Twitter, Inc. has won a dispute over the highly trafficked typo domain name Twiter.com that led visitors to an online scam survey site.
A panel with the World Intellectual Property Organization (WIPO) ruled in favor of Twitter.
Twiter.com was registered long before Twitter.com became what it is today. Its first owner registered the domain in 2004, nearly 2 years before Jack Dorsey launched the site.
However, ever since filing the dispute with WIPO (Case No. D2011-1210), it has seemed to be an open-and-shut case against Geigo Inc (the respondent) who has used the web address for a malicious survey scam.
When twiter.com resolved to its own web page, it hit over 100,000 unique visitors per month according to a rough traffic estimate by Compete.
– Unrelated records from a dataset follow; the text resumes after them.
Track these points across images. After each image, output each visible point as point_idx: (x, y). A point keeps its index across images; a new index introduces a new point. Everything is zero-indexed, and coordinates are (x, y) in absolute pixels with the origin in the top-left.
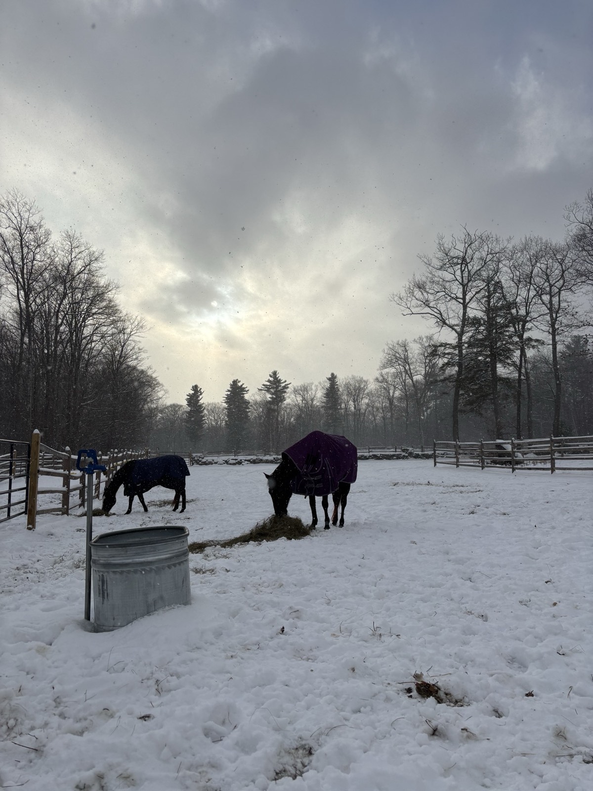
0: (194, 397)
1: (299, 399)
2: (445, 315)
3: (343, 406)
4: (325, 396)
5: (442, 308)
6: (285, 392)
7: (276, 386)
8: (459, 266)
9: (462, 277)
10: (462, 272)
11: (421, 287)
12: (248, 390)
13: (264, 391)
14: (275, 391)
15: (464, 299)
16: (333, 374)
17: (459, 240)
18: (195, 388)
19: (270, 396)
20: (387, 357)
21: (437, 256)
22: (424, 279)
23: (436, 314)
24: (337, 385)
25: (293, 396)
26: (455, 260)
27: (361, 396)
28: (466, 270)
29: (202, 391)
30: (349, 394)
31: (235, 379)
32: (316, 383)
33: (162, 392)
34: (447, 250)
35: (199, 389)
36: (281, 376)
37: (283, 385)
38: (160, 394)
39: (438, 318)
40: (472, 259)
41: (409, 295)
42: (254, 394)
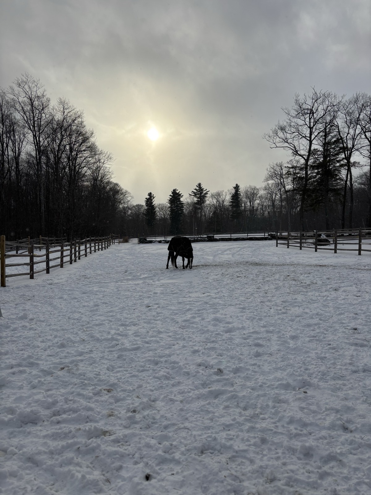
0: (150, 200)
1: (215, 201)
2: (297, 148)
3: (243, 205)
4: (231, 198)
5: (296, 144)
6: (206, 197)
7: (200, 193)
8: (308, 115)
9: (310, 123)
10: (310, 119)
11: (282, 129)
12: (183, 196)
13: (193, 196)
14: (199, 196)
15: (310, 137)
16: (237, 185)
17: (309, 97)
18: (150, 194)
19: (197, 199)
20: (269, 173)
21: (294, 108)
22: (285, 124)
23: (292, 148)
24: (240, 191)
25: (211, 199)
26: (306, 111)
27: (255, 198)
28: (313, 118)
29: (154, 196)
30: (247, 197)
31: (175, 188)
32: (226, 190)
33: (130, 198)
34: (301, 104)
35: (152, 195)
36: (203, 186)
37: (205, 192)
38: (129, 199)
39: (293, 150)
40: (317, 110)
41: (275, 135)
42: (186, 198)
But months ago, Geigo (the respondent) began re-directing visitors from twiter.com to socialupdatepanel.com, a scam survey site (pictured above) that looked confusingly similar to Twitter’s own website. A message on the home page told visitors they had been selected to participate in a three-question survey, and for completing the survey, they would be able to select a prize like an iPhone 4 or iPad 2. The site attempted to collect personal information such as cell phone numbers and e-mail addresses.
In July, I wrote about Twitter taking control of twiter.biz. Twitter had originally filed a dispute with WIPO over twiter.com in June, then days after filing the dispute it added twiter.biz to the same complaint. For one reason or another, the case was eventually suspended, then terminated, but not before Twitter was able to get twiter.biz.
After Twitter took control of twiter.biz, it filed a new complaint (Case No. D2011-1210) in July targeting only the twiter.com domain name.
Now with the twiter.com win under its belt, it wouldn’t be surprising to see the company file disputes against other typo domains such as twutter.com, which uses the same type of redirect to a scam survey site as twiter.com has used.